Juan Carlos Ramos León.
Del horror de la tragedia muchos rescatamos ese cuadro de la mujer con la ropa hecha girones y prácticamente calva pues su pelo fue, quizás, lo primero en quemarse, llevando a la bebé en brazos.
Septiembre siempre nos sorprende a los mexicanos con alguna tragedia: La semana pasada una noticia que acaparó toda la atención de los medios fue la de la explosión de una pipa de gas en la Ciudad de México que cobró más de una decena de vidas y casi un centenar de heridos, muchos de ellos de gravedad. Pero algo que acaparó también la atención de todos fue la desgarradora escena de una mujer quien pareció emerger de aquel infierno para salvar a su nieta bebé de una muerte segura, destino del que, lamentablemente, ella no pudo librarse: falleció a los pocos días de la tragedia debido a la gravedad de sus quemaduras. Pero salvó a su nieta. Y yo digo que salvó, con ese acto, la esperanza de muchos mexicanos que hoy la tenemos por heroína.
Del horror de la tragedia muchos rescatamos ese cuadro -a la vez grotesco y conmovedor- de la mujer con la ropa hecha girones y prácticamente calva pues su pelo fue, quizás, lo primero en quemarse, llevando a la bebé en brazos hasta que fue auxiliada por un policía y, dejando a la bebé a salvo, prácticamente se desvaneció como habiendo cumplido con una delicada misión que terminó por costarle la vida.
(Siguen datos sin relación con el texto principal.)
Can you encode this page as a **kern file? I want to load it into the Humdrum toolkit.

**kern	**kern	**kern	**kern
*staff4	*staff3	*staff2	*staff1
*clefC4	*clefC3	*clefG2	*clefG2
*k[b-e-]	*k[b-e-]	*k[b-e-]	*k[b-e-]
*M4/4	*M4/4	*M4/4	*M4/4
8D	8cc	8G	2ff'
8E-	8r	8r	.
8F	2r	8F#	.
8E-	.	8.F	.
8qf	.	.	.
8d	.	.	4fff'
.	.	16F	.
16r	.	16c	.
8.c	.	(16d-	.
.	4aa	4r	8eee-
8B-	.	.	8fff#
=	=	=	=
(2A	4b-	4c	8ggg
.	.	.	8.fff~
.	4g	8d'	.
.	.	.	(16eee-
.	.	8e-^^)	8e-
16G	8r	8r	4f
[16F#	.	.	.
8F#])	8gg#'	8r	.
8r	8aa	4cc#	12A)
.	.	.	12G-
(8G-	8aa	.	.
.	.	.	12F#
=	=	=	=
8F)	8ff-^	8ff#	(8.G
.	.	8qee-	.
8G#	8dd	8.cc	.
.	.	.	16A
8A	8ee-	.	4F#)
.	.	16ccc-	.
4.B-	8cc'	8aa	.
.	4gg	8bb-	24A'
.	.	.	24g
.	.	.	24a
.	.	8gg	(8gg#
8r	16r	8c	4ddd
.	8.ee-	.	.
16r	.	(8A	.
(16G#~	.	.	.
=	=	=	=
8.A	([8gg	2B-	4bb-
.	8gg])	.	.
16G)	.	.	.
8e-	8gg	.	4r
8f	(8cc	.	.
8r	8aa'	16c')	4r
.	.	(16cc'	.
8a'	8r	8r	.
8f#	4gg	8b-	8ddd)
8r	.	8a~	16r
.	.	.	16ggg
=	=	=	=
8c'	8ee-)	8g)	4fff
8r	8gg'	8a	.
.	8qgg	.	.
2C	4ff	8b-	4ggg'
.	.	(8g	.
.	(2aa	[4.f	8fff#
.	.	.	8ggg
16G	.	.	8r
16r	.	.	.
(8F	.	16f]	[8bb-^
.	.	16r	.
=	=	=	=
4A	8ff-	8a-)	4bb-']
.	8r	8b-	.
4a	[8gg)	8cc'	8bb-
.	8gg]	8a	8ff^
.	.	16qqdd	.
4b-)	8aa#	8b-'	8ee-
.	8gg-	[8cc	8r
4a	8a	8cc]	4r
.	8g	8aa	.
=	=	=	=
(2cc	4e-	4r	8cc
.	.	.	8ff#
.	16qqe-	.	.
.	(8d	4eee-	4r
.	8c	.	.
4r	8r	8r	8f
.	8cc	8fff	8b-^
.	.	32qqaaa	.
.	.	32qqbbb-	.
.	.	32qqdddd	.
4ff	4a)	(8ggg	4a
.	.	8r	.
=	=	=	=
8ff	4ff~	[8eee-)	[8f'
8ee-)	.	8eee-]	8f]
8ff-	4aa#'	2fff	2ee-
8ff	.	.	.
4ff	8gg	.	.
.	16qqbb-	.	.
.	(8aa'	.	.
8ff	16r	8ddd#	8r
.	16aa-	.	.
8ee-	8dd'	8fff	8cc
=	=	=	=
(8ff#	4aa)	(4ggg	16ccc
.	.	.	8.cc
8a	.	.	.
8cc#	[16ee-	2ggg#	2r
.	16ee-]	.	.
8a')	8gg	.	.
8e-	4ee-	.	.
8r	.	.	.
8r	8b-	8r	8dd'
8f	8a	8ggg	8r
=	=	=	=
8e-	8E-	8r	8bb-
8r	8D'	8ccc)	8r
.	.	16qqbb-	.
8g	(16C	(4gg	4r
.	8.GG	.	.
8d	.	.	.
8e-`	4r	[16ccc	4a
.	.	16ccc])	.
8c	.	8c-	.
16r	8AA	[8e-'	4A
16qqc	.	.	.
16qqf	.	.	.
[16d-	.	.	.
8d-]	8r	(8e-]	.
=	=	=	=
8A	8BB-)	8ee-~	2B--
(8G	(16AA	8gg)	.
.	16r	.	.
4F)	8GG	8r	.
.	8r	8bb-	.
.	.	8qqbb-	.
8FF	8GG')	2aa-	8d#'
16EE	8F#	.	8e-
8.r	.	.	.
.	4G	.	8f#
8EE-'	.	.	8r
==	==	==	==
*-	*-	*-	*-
Fíjese usted en los contrastes: esta mujer puso en peligro su vida hasta perderla, sin reparar en aquel riesgo, por salvar a una bebé inocente de las garras de la muerte, mientras que a diario nos llegan notas de bebés que son encontrados, todavía vivos, en basureros. Qué absurdo, ¿no? Por un lado, el que comprende que el indefenso no puede hacer por sí solo y que, ante las circunstancias, la inteligencia y el instinto mandan hacer lo que se debe de hacer: protegerlo. Y, por otro, el que no comprende -o no quiere comprender- que su deleznable acto de arrojar a un bebé a la basura no consiste en despojarse de un pedazo de carne inerte, sino atentar en el grado más bajo y cobarde contra la dignidad de una persona que, además, no tiene cómo subsistir sin ayuda. Aquí toda razón falla, toda inteligencia se nubla y el instinto se tuerce hacia la autoprotección de quien no tiene los pantalones suficientes para hacerse responsable de sus actos.
Hay buena materia para la reflexión, ojalá que la hagamos. Ojalá que el acto de esta admirable mujer -Alicia Matías fue su nombre- y su muerte den fruto. Esa bebé crecerá rodeada de elogios a su abuela, y, por tristeza, sólo sabrá de ella por lo que le cuenten, como nos lo han contado a nosotros los medios. Ojalá que su vida se constituya en un homenaje a su heroico acto. Ojalá que a nosotros nos sirva de algo, también y que no pronto lo pasemos al olvido. Y ojalá que esto nos recuerde que al indefenso se le protege, no se le mata.